The story revolves around brothers Tucker and Carter Callahan and their boyhood friend Will Guidry, the sitting Louisiana attorney general who has the single-minded obsession of reaching one objective: the office of the governor of Louisiana. Guidry doesn’t let lifelong friendships stand in the way of his stated goal and everyone around him pays a hefty price for his political drive.

Carter is the protagonist through whom the story is told with skill and directness that lays bare the back room machinations of Bayou State politics.

Tucker is a political strategist who gets Will elected first as district attorney of Charbonnaux Parish and later as attorney general. Carter, meanwhile, stays home in New Acadia and takes over the family’s thriving oil exploration business.

And what story about genteel southern living would be complete without the obligatory love triangle? This one manifests itself in the person of Katherine Ormande (Kayo) Laborde who early on was in love with Carter but by the time we meet her, she is married to brother Tuck.
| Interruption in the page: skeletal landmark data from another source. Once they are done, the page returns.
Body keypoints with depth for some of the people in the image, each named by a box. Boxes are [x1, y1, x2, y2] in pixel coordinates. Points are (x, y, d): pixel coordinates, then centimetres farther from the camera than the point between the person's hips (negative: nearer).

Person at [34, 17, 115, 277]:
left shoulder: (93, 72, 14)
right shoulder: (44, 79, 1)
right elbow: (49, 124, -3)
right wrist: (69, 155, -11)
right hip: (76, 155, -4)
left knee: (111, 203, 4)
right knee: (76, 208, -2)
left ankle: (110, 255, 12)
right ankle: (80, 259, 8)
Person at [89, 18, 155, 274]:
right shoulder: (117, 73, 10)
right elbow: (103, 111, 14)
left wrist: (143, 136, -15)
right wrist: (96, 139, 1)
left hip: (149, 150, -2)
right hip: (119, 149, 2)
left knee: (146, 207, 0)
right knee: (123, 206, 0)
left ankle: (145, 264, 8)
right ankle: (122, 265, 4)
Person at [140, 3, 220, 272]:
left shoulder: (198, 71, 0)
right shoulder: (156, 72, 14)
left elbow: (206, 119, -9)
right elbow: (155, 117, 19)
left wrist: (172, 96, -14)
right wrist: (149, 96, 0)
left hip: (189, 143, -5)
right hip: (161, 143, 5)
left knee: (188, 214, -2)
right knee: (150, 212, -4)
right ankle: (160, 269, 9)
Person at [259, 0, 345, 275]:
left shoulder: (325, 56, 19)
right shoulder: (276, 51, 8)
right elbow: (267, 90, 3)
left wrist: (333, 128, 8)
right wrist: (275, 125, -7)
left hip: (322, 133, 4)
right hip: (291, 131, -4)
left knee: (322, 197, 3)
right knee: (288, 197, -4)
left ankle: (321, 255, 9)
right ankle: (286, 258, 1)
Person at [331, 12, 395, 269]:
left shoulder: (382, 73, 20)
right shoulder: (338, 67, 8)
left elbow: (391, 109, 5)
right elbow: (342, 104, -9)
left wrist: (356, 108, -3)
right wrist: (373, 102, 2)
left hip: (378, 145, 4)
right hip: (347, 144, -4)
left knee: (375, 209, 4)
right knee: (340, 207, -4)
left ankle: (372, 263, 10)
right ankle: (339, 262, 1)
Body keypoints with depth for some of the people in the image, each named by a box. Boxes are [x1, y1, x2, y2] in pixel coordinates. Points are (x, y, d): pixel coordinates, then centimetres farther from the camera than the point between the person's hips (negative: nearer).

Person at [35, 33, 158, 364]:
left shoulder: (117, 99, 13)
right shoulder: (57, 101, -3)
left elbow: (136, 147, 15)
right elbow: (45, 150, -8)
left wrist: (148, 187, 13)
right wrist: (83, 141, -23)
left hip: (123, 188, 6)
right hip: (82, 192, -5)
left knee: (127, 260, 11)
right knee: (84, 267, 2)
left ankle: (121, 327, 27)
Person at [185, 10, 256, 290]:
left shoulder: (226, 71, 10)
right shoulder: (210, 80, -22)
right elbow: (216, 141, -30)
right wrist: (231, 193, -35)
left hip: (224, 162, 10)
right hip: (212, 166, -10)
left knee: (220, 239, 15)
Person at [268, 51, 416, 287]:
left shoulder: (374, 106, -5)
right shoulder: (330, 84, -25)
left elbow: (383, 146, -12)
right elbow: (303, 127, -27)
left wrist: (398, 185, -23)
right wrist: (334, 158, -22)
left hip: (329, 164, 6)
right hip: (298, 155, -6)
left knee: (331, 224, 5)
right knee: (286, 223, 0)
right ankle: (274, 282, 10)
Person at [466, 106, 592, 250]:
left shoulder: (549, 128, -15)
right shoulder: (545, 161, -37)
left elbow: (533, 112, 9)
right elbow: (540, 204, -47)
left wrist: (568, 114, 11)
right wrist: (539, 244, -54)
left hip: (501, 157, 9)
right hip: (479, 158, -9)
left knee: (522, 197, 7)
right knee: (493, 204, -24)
But it is her deep-seeded and understandable hatred of Guidry that fuels this story.

All four are reared in Charbonnaux Parish and the political and legal conflicts that arise between Will and the brothers provides a sordid—and believable—backdrop into the free-for-all that has come to symbolize Louisiana politics right down to the inclusion of pigs in TV political ads (The pigs, by the way, will evoke memories among the older set of Earl Long once claiming that opponent Sam Jones fell into a mud puddle occupied by pigs. A passerby observed that one’s character could be judged by the company he keeps. “The pigs got up and left,” was Long’s zinger to the story.)

Hicks confuses the story somewhat by mixing real places like Shreveport and Baton Rouge with fictional localities such as Charbonnaux Parish and New Acadia but if you can get by that small inconsistency (and it’s easy to do), the book is an enjoyable read for those familiar with the uniqueness of Louisiana politics which at times passes for a contact sport which other states seem to be trying to imitate but are unable to quite duplicate.

As the story unfolds, events begin to spin out of control and the twists in the plot will transport the characters to the surprise ending in rapid fire fashion while leaving the reader wanting more.

There is one slight inaccuracy that can be attributed to a simple memory lapse or even a typo and is certainly forgivable.

On page 59, the political kingmakers of Louisiana are discussing the attributes of a candidate to whom they will lend their not insignificant support. Discussing the merits of a fictional senator from Louisiana, he is compared other powerful U.S. senators. “He was indeed a senator’s senator,” said J.X., “and a Southern gentleman to boot. Like John Stennis, Lyndon Johnson, and even our own Earl Long.”

Earl Long was never a U.S. Senator; he was elected to the U.S. House of Representatives in 1960 but died 10 days after the election and never took office. Hicks, of course, may have intended his reference to Earl’s brother, Huey Long, who did serve in the U.S. Senate until his assassination in Baton Rouge or more likely to Huey’s son Russell who served 39 years in the Senate. “I don’t know how I managed to make a mistake like that,” Hicks said when contacted about the error. “I certainly knew better.”

But he more than made up for that gaffe with a most profound sentence that should (but sadly, does not) sum up what should be the required mantra of all who hold political office:

“The responsibility for building and maintaining our way of open and honest government belongs in the hands of those who elected our leaders and not the leaders themselves.”

That one sentence speaks volumes about how our political structure should function but sadly, does not and the ethical code to which it should strive.

And it, in and of itself, makes the book well worth the read.